I’m trying to develop a framework for maximum-likelihood fits, in which the event probability evaluations are done on a GPU. I have some code that works on two separate C2050 boxes; I’ve also had a chance to test it on the new Kepler, and it worked there as well.
However, when I try running the same code on a laptop with a 650M, it crashes - both on my own laptop with Ubuntu 12.04, and on my colleague’s MacBook. Does anyone know of a difference between the laptop and desktop cards that might account for this?
I’ve had a look with cuda-gdb, but I must confess I don’t find the information very enlightening:
Error code 13 (invalid device symbol) at /home/rolfa/release_09Nov2012/FPOINTER/ThrustPdfFunctor.cu, 663
========= Program hit error 13 on CUDA API call to cudaMemcpyFromSymbol
========= Saved host backtrace up to driver entry point at error
========= Host Frame:/usr/lib/nvidia-current/libcuda.so [0x24e199]
========= Host Frame:/usr/local/cuda/lib/libcudart.so.5.0 (cudaMemcpyFromSymbol + 0x31a) [0x3a0ca]
The code which causes this invalid symbol error looks like so:
metricIndex = num_device_functions;
void* dummy[1];
std::cout << "Copying to " << localPtr << std::endl;
cutilSafeCall(cudaMemcpyFromSymbol(dummy, localPtr.c_str(), sizeof(void*))); // Line 663
host_function_table[num_device_functions] = dummy[0];
functionNameToDeviceIndexMap[localPtr] = num_device_functions;
num_device_functions++;
cutilSafeCall(cudaMemcpyToSymbol(device_function_table, host_function_table, num_device_functions*sizeof(void*)));
where ‘localPtr’ is a string naming the symbol to be copied. In this case it has the value “ptr_to_NLL”, and this variable is declared earlier in the same file:
typedef fptype (*device_metric_ptr) (fptype, fptype*, unsigned int);
__device__ fptype calculateNLL (fptype rawPdf, fptype* evtVal, unsigned int par) {
rawPdf *= normalisationFactors[par];
return rawPdf > 0 ? -LOG(rawPdf) : 0;
}
// (...)
__device__ device_metric_ptr ptr_to_NLL = calculateNLL;
cuda-gdb reports that the value of this pointer is zero. Could there be some difference in the way that global device variables are treated between the mobile and desktop versions of the drivers?

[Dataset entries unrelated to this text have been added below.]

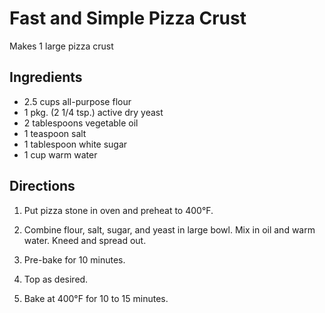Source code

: Fast and Simple Pizza Crust
===========================

Makes 1 large pizza crust

Ingredients
-----------
- 2.5 cups all-purpose flour
- 1 pkg. (2 1/4 tsp.) active dry yeast
- 2 tablespoons vegetable oil
- 1 teaspoon salt
- 1 tablespoon white sugar
- 1 cup warm water

Directions
----------
1. Put pizza stone in oven and preheat to 400°F.

2. Combine flour, salt, sugar, and yeast in large bowl. Mix in oil
   and warm water. Kneed and spread out.

3. Pre-bake for 10 minutes.

4. Top as desired.

5. Bake at 400°F for 10 to 15 minutes.
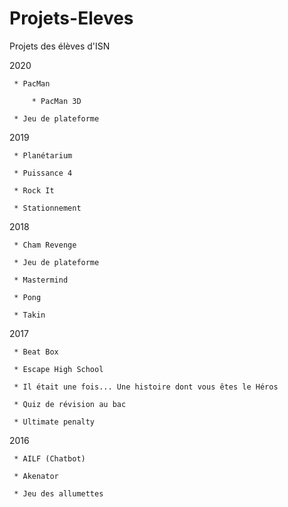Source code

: # Projets-Eleves
Projets des élèves d'ISN


2020

	 * PacMan

	     * PacMan 3D
	 
	 * Jeu de plateforme


2019

	 * Planétarium

	 * Puissance 4
	 
	 * Rock It
	 
	 * Stationnement


2018

	 * Cham Revenge

	 * Jeu de plateforme
	 
	 * Mastermind
	 
	 * Pong
	 
	 * Takin


2017

	 * Beat Box

	 * Escape High School
	 
	 * Il était une fois... Une histoire dont vous êtes le Héros
	 
	 * Quiz de révision au bac
	 
	 * Ultimate penalty


2016

	 * AILF (Chatbot)
	 
	 * Akenator

	 * Jeu des allumettes



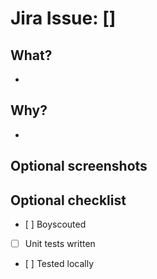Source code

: # Jira Issue: []

## What?
-

## Why?
-

## Optional screenshots

## Optional checklist
- [ ] Boyscouted
- [ ] Unit tests written
- [ ] Tested locally

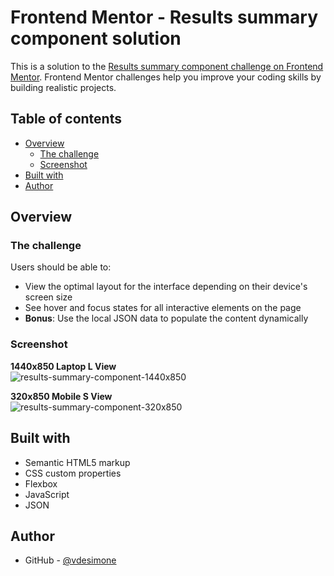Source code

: # Frontend Mentor - Results summary component solution

This is a solution to the [Results summary component challenge on Frontend Mentor](https://www.frontendmentor.io/challenges/results-summary-component-CE_K6s0maV). Frontend Mentor challenges help you improve your coding skills by building realistic projects. 

## Table of contents

- [Overview](#overview)
  - [The challenge](#the-challenge)
  - [Screenshot](#screenshot)
- [Built with](#built-with)
- [Author](#author)

## Overview

### The challenge

Users should be able to:

- View the optimal layout for the interface depending on their device's screen size
- See hover and focus states for all interactive elements on the page
- **Bonus**: Use the local JSON data to populate the content dynamically

### Screenshot

<p>
  <strong>1440x850 Laptop L View</strong>
  <br />
  <img src="https://github.com/user-attachments/assets/162ac6f8-2d23-45dc-8f48-2709202035d9" alt="results-summary-component-1440x850" />
</p>

<p>
  <strong>320x850 Mobile S View</strong>
  <br />
  <img src="https://github.com/user-attachments/assets/0adb336d-fe1d-4137-a49c-df00dcb63d1a" alt="results-summary-component-320x850" />
</p>

## Built with

- Semantic HTML5 markup
- CSS custom properties
- Flexbox
- JavaScript
- JSON

## Author

- GitHub - [@vdesimone](https://github.com/vdesimone)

If anyone would like to try to reproduce this on their own systems, here is the code, for Mac and Ubuntu:
http://www.physics.uc.edu/~rolfa/GooFit_05Dec2012_standalone_Mac.tar.gz
http://www.physics.uc.edu/~rolfa/GooFit_05Dec2012_standalone.tar.gz
To install, just unpack, possibly edit the Makefile so ‘CUDALOCATION’ points to your install, run ‘gmake’, set LD_LIBRARY_PATH to include the subdirectory ‘rootstuff’, and run ‘gtest’.